## Information given

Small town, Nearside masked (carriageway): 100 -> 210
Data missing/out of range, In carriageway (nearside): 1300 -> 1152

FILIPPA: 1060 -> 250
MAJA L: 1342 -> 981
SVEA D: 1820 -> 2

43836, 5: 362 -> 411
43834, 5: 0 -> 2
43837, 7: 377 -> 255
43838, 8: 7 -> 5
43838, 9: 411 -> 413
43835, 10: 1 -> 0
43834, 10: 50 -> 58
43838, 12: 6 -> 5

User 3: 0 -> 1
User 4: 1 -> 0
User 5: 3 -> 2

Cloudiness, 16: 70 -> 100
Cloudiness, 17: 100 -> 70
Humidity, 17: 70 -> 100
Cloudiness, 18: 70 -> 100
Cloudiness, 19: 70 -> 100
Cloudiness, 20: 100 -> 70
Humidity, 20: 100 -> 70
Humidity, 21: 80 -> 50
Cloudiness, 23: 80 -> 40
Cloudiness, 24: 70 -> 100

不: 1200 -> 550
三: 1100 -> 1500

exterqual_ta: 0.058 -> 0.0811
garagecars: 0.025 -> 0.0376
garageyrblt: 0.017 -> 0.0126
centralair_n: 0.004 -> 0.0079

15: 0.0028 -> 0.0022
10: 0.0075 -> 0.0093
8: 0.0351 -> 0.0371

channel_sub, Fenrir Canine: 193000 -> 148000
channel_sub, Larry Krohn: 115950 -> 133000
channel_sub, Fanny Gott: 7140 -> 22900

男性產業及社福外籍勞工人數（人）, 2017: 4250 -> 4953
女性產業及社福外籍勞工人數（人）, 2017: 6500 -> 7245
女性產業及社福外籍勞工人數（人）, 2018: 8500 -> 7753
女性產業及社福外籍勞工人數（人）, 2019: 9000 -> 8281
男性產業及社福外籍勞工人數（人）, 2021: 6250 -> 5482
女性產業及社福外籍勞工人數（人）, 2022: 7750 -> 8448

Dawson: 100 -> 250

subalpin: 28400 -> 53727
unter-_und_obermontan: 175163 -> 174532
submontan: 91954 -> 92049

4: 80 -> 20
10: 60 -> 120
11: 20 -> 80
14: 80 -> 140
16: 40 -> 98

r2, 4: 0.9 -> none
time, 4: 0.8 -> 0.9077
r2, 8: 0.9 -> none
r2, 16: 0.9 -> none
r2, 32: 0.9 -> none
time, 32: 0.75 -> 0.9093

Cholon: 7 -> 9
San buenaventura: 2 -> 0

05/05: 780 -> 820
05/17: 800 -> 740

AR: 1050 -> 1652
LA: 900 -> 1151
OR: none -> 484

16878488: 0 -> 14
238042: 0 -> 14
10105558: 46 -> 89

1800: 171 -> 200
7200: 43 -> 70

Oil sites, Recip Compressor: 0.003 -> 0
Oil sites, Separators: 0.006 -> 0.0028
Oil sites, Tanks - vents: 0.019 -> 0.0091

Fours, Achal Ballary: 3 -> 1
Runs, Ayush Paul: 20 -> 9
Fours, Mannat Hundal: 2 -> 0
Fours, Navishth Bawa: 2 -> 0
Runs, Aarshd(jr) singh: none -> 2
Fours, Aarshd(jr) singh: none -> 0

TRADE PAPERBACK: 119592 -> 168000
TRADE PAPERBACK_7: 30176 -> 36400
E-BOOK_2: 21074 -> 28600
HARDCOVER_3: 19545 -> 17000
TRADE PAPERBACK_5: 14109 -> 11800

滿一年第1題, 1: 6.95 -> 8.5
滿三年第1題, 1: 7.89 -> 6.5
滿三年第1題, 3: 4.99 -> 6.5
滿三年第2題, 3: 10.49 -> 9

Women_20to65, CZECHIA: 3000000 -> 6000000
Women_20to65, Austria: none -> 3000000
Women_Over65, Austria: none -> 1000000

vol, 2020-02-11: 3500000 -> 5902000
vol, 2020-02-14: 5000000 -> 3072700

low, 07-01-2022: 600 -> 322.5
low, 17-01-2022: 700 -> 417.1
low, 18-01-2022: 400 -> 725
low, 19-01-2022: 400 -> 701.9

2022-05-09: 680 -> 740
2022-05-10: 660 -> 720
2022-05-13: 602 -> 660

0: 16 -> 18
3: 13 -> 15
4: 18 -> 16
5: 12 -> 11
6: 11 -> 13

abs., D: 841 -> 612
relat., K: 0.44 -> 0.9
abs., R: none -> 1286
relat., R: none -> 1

## Job item
Using the records above, copy word for word the line with "User 5: 3 -> 2", the line with "10: 0.0075 -> 0.0093", and every line between them.

## Solution to this exercise
User 5: 3 -> 2

Cloudiness, 16: 70 -> 100
Cloudiness, 17: 100 -> 70
Humidity, 17: 70 -> 100
Cloudiness, 18: 70 -> 100
Cloudiness, 19: 70 -> 100
Cloudiness, 20: 100 -> 70
Humidity, 20: 100 -> 70
Humidity, 21: 80 -> 50
Cloudiness, 23: 80 -> 40
Cloudiness, 24: 70 -> 100

不: 1200 -> 550
三: 1100 -> 1500

exterqual_ta: 0.058 -> 0.0811
garagecars: 0.025 -> 0.0376
garageyrblt: 0.017 -> 0.0126
centralair_n: 0.004 -> 0.0079

15: 0.0028 -> 0.0022
10: 0.0075 -> 0.0093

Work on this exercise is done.